Recently, Wisconsin Governor Scott Walker tried to change the mission of the University of Wisconsin system to focus on workforce training exclusively.

After opposition from observers he was force to backtrack and the system will maintain its (rather more standard) search for truth and public service mission.

But “just jobs” represents a common perspective on the purpose of college education, at least among conservative policy makers. We have public universities, basically, for jobs training. All else is perhaps wasteful and certainly secondary.

And we have public schools to prepare kids for that, being an adult who can make responsible decisions like what job he wants to do.

Not so fast, says Michael Godsey over at the Atlantic. We need not worry so much about schools as “training”

Most [students] …want to read and write as well as they’re expected to at their grade level, but I see many of them overwhelmed by too much talk about careers—to the point that some of them want to quit. In fact, it seems to me that many high school students don’t even like, much less admire, the adult world.

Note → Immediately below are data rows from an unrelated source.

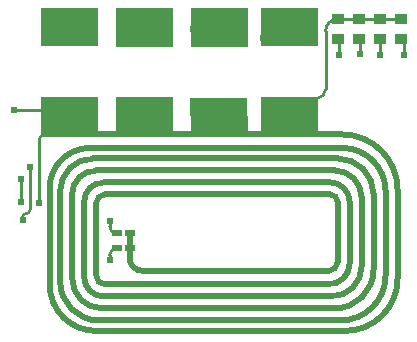
<source format=gtl>
G04 Layer: TopLayer*
G04 EasyEDA v6.5.46, 2024-08-14 00:49:08*
G04 dde63f3f8315456bab8066d9accbbf49,2068458b4593477ca407b24a564fb9b8,10*
G04 Gerber Generator version 0.2*
G04 Scale: 100 percent, Rotated: No, Reflected: No *
G04 Dimensions in millimeters *
G04 leading zeros omitted , absolute positions ,4 integer and 5 decimal *
%FSLAX45Y45*%
%MOMM*%

%AMMACRO1*21,1,$1,$2,0,0,$3*%
%ADD10C,0.2540*%
%ADD11C,0.5000*%
%ADD12MACRO1,0.54X0.7901X-90.0000*%
%ADD13R,1.0000X0.8999*%
%ADD14R,4.0000X1.0000*%
%ADD15C,0.6200*%

%LPD*%
G36*
X3022600Y3111500D02*
G01*
X3023108Y2792069D01*
X3505708Y2792069D01*
X3505200Y3111500D01*
G37*
G36*
X2425700Y3111500D02*
G01*
X2425700Y2781300D01*
X2908300Y2781300D01*
X2908300Y3111500D01*
G37*
G36*
X3023108Y2360269D02*
G01*
X3022600Y2044700D01*
X3505200Y2044700D01*
X3505708Y2360269D01*
G37*
G36*
X2424226Y2354681D02*
G01*
X2425700Y2044700D01*
X2908300Y2044700D01*
X2906826Y2354681D01*
G37*
G36*
X1790700Y2362200D02*
G01*
X1790700Y2044700D01*
X2273300Y2044700D01*
X2273300Y2362200D01*
G37*
G36*
X1790700Y3111500D02*
G01*
X1790700Y2787650D01*
X2273300Y2787650D01*
X2273300Y3111500D01*
G37*
G36*
X1155700Y2362200D02*
G01*
X1155700Y2044700D01*
X1638300Y2044700D01*
X1638300Y2362200D01*
G37*
G36*
X1155700Y3111500D02*
G01*
X1155700Y2794000D01*
X1638300Y2794000D01*
X1638300Y3111500D01*
G37*
D10*
X1143000Y1460500D02*
G01*
X1143000Y1993900D01*
X3568700Y2921000D02*
G01*
X3568700Y2425700D01*
X3670300Y3018688D02*
G01*
X3666388Y3018688D01*
X3683000Y2717800D02*
G01*
X3683000Y2835986D01*
X3860220Y2721358D02*
G01*
X3860220Y2836565D01*
X1066800Y1409700D02*
G01*
X1066800Y1765300D01*
X1003300Y1320800D02*
G01*
X1003300Y1346200D01*
X990600Y1473200D02*
G01*
X990600Y1663700D01*
X4229100Y2717800D02*
G01*
X4229100Y2823286D01*
X4025900Y2717800D02*
G01*
X4025900Y2848686D01*
X3670300Y3018688D02*
G01*
X4203700Y3018688D01*
X1739900Y1019708D02*
G01*
X1739900Y977900D01*
X1739900Y1266291D02*
G01*
X1739900Y1308100D01*
D11*
X1908708Y1206500D02*
G01*
X1908708Y1079500D01*
X1908708Y999591D02*
G01*
X1908708Y1079500D01*
X3708400Y2044700D02*
G01*
X1181100Y2044700D01*
X4178300Y825500D02*
G01*
X4178300Y1574800D01*
X1231900Y1587500D02*
G01*
X1231900Y774700D01*
X1320800Y1562100D02*
G01*
X1320800Y800100D01*
X3670300Y1841500D02*
G01*
X1600200Y1841500D01*
X3975100Y901700D02*
G01*
X3975100Y1536700D01*
X1676400Y571500D02*
G01*
X3644900Y571500D01*
X1422400Y1536700D02*
G01*
X1422400Y825500D01*
X3644900Y1739900D02*
G01*
X1625600Y1739900D01*
X3873500Y927100D02*
G01*
X3873500Y1511300D01*
X1689100Y673100D02*
G01*
X3619500Y673100D01*
X1524000Y1473200D02*
G01*
X1524000Y838200D01*
X3606800Y1638300D02*
G01*
X1689100Y1638300D01*
X1701800Y774700D02*
G01*
X3594100Y774700D01*
X1625600Y1460500D02*
G01*
X1625600Y850900D01*
X1727200Y1536700D02*
G01*
X1701800Y1536700D01*
X3606800Y1536700D02*
G01*
X1727200Y1536700D01*
X3670300Y1460500D02*
G01*
X3670300Y1473200D01*
X3670300Y977900D02*
G01*
X3670300Y1460500D01*
X3670300Y965200D02*
G01*
X3670300Y977900D01*
X3708400Y1930400D02*
G01*
X1709165Y1930400D01*
X1574800Y1930400D01*
X1625600Y381000D02*
G01*
X3733800Y381000D01*
X3771900Y952500D02*
G01*
X3771900Y1473200D01*
X4076700Y850900D02*
G01*
X4076700Y1153668D01*
X4076700Y1562100D01*
X2019300Y889000D02*
G01*
X2374391Y889000D01*
X3594100Y889000D01*
D10*
X927100Y2250998D02*
G01*
X1168400Y2250998D01*
X1168400Y2247900D01*
D11*
X1651000Y469900D02*
G01*
X3695700Y469900D01*
D12*
G01*
X1799694Y1206500D03*
G01*
X1908705Y1206500D03*
D13*
G01*
X3670300Y3018688D03*
G01*
X3670300Y2848686D03*
G01*
X3848100Y3018688D03*
G01*
X3848100Y2848686D03*
G01*
X4025900Y3018688D03*
G01*
X4025900Y2848686D03*
G01*
X4203700Y3018688D03*
G01*
X4203700Y2848686D03*
D14*
G01*
X3263900Y2875406D03*
G01*
X3263900Y2255393D03*
G01*
X2654300Y2875406D03*
G01*
X2654300Y2255393D03*
G01*
X2032000Y2888106D03*
G01*
X2032000Y2268093D03*
G01*
X1397000Y2900806D03*
G01*
X1397000Y2280793D03*
D12*
G01*
X1799694Y1079500D03*
G01*
X1908705Y1079500D03*
D11*
G75*
G01*
X3733800Y381000D02*
G03*
X4178300Y825500I0J444500D01*
D10*
G75*
G01*
X1143000Y1993900D02*
G02*
X1193800Y2044700I50800J0D01*
G75*
G01*
X3568700Y2425700D02*
G02*
X3492500Y2349500I-76200J0D01*
G75*
G01*
X3666388Y3018688D02*
G03*
X3568700Y2921000I0J-97688D01*
G75*
G01*
X3683000Y2835986D02*
G03*
X3670300Y2848686I-12700J0D01*
G75*
G01*
X3860221Y2836565D02*
G03*
X3848100Y2848686I-12121J0D01*
G75*
G01*
X1028700Y1371600D02*
G03*
X1066800Y1409700I0J38100D01*
G75*
G01*
X1003300Y1346200D02*
G02*
X1028700Y1371600I25400J0D01*
G75*
G01*
X4229100Y2823286D02*
G03*
X4203700Y2848686I-25400J0D01*
G75*
G01*
X1799692Y1079500D02*
G03*
X1739900Y1019708I0J-59792D01*
G75*
G01*
X1799692Y1206500D02*
G02*
X1739900Y1266292I0J59792D01*
D11*
G75*
G01*
X2019300Y889000D02*
G02*
X1908708Y999592I0J110592D01*
G75*
G01*
X4076700Y1562100D02*
G03*
X3708400Y1930400I-368300J0D01*
G75*
G01*
X4178300Y1574800D02*
G03*
X3708400Y2044700I-469900J0D01*
G75*
G01*
X1574800Y1930400D02*
G03*
X1231900Y1587500I0J-342900D01*
G75*
G01*
X1231900Y774700D02*
G03*
X1625600Y381000I393700J0D01*
G75*
G01*
X3695700Y469900D02*
G03*
X4076700Y850900I0J381000D01*
G75*
G01*
X1320800Y800100D02*
G03*
X1651000Y469900I330200J0D01*
G75*
G01*
X1600200Y1841500D02*
G03*
X1320800Y1562100I0J-279400D01*
G75*
G01*
X3975100Y1536700D02*
G03*
X3670300Y1841500I-304800J0D01*
G75*
G01*
X3644900Y571500D02*
G03*
X3975100Y901700I0J330200D01*
G75*
G01*
X1422400Y825500D02*
G03*
X1676400Y571500I254000J0D01*
G75*
G01*
X1625600Y1739900D02*
G03*
X1422400Y1536700I0J-203200D01*
G75*
G01*
X3873500Y1511300D02*
G03*
X3644900Y1739900I-228600J0D01*
G75*
G01*
X3619500Y673100D02*
G03*
X3873500Y927100I0J254000D01*
G75*
G01*
X1524000Y838200D02*
G03*
X1689100Y673100I165100J0D01*
G75*
G01*
X1689100Y1638300D02*
G03*
X1524000Y1473200I0J-165100D01*
G75*
G01*
X3771900Y1473200D02*
G03*
X3606800Y1638300I-165100J0D01*
G75*
G01*
X3594100Y774700D02*
G03*
X3771900Y952500I0J177800D01*
G75*
G01*
X1625600Y850900D02*
G03*
X1701800Y774700I76200J0D01*
G75*
G01*
X1701800Y1536700D02*
G03*
X1625600Y1460500I0J-76200D01*
G75*
G01*
X3670300Y1473200D02*
G03*
X3606800Y1536700I-63500J0D01*
G75*
G01*
X3594100Y889000D02*
G03*
X3670300Y965200I0J76200D01*
D15*
G01*
X1739900Y1308100D03*
G01*
X1739900Y977900D03*
G01*
X1181100Y3073400D03*
G01*
X1816100Y3009900D03*
G01*
X4229100Y2717800D03*
G01*
X4025900Y2717800D03*
G01*
X990600Y1473200D03*
G01*
X1003300Y1320800D03*
G01*
X1143000Y1460500D03*
G01*
X990600Y1663700D03*
G01*
X1066800Y1765300D03*
G01*
X2442514Y2933700D03*
G01*
X3860215Y2721355D03*
G01*
X3035300Y2857500D03*
G01*
X3683000Y2717800D03*
G01*
X927100Y2250998D03*
M02*

</source>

Before today’s educational leaders, business owners, or even everyday taxpayers get too emotionally or financially invested in programs to help students prepare for the working world—ensuring they are, to borrow a favorite school-reform buzzword, “college- and career-ready”—maybe they should realize (or remember) that most kids just want to be kids while they still can. And if the policymakers can’t accept this reality, then maybe they should look for ways make adulthood more appealing or adolescence less luxurious. Until these fundamental motivational issues are solved, none of the country’s “college- and career-readiness” programs will reach their full potential.

He’s got a point there. In general if students are reasonably well educated they’re perfectly capable of making good, age appropriate decisions. They don’t need “training” to be an adult; they’ll pretty much figure out how to be an adult just by growing up.

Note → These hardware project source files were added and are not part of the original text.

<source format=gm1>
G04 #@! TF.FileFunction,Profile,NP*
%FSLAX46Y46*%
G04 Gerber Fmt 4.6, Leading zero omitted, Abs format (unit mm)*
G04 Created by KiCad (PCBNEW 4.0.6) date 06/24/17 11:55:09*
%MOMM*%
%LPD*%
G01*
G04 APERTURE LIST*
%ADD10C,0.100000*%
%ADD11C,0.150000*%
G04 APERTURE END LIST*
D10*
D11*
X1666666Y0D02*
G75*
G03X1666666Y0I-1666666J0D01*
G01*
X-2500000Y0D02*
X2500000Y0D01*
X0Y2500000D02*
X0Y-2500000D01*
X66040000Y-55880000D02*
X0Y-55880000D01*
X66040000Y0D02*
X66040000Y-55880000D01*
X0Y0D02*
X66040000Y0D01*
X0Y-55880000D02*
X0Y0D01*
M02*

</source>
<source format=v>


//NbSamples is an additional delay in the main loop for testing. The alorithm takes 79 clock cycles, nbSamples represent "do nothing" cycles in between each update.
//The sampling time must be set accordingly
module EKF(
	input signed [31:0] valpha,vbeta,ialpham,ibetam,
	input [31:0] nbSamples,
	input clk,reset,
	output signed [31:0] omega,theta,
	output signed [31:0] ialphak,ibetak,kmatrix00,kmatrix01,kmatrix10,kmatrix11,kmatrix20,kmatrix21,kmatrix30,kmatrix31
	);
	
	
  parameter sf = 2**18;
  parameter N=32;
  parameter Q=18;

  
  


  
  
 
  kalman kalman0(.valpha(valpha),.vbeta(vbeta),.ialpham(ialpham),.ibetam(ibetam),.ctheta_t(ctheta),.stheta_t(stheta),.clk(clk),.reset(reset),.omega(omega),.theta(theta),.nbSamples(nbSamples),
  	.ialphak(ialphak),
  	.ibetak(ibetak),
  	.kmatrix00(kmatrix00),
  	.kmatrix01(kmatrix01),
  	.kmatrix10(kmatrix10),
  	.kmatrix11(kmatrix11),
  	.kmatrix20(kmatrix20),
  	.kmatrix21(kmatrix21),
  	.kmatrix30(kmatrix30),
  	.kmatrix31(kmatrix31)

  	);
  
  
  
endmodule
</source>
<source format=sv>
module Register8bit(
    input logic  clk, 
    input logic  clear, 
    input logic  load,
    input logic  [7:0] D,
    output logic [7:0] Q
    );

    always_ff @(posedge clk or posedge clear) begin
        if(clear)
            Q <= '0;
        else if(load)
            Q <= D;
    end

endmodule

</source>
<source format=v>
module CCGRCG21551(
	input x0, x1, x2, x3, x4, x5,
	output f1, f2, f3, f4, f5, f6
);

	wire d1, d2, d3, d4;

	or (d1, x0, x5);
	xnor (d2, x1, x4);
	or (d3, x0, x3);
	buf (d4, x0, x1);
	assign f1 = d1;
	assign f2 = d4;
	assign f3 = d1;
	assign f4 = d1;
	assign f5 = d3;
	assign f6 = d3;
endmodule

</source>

The reason for education is to become a self-aware, well-rounded, broadly familiar person. “College and career ready” is so broad as to be virtually meaningless.

That’s why, as the author notes, when counselors talk about “career pathways” students’s eyes just glaze over. What you want when you’re 16-years-old is basically to be 16, and do all the things that you’re supposed to do when you’re 16. As long as what you’re learning in school is good, all should be well.

My students actually like to read; many of them do so voluntarily for pleasure. I should probably focus on tapping into that affinity. They like The Hunger Games, they like Of Mice and Men, and they like Serial. They want to play games and talk with their friends, and they want to learn more about people and lessons applicable to their everyday lives. That’s how I can engage them.

They generally don’t care much about talking in a “professional register” or citing their papers according to the MLA style. That doesn’t mean I’m not going to teach those things; I’m just going to be more honest with my approach. I’m not going to pretend these lessons are intrinsically interesting to them, and I’m not going to think that infusing social media into my lesson plans is going to change anything in that regard.

And that’s what education, at least secondary education, should generally be about. There’s no need to fetishize adulthood or pretend that high school is a good time to choose a career or, frankly, to pretend that there’s something wrong in a lack of interest in being able to cite papers according to the MLA style.

Part of school, after all, is learning to do tasks regularly that are somewhat unpleasant. That’s not just important as training to become “college- and career-ready;” it’s important to become a well-balanced human being.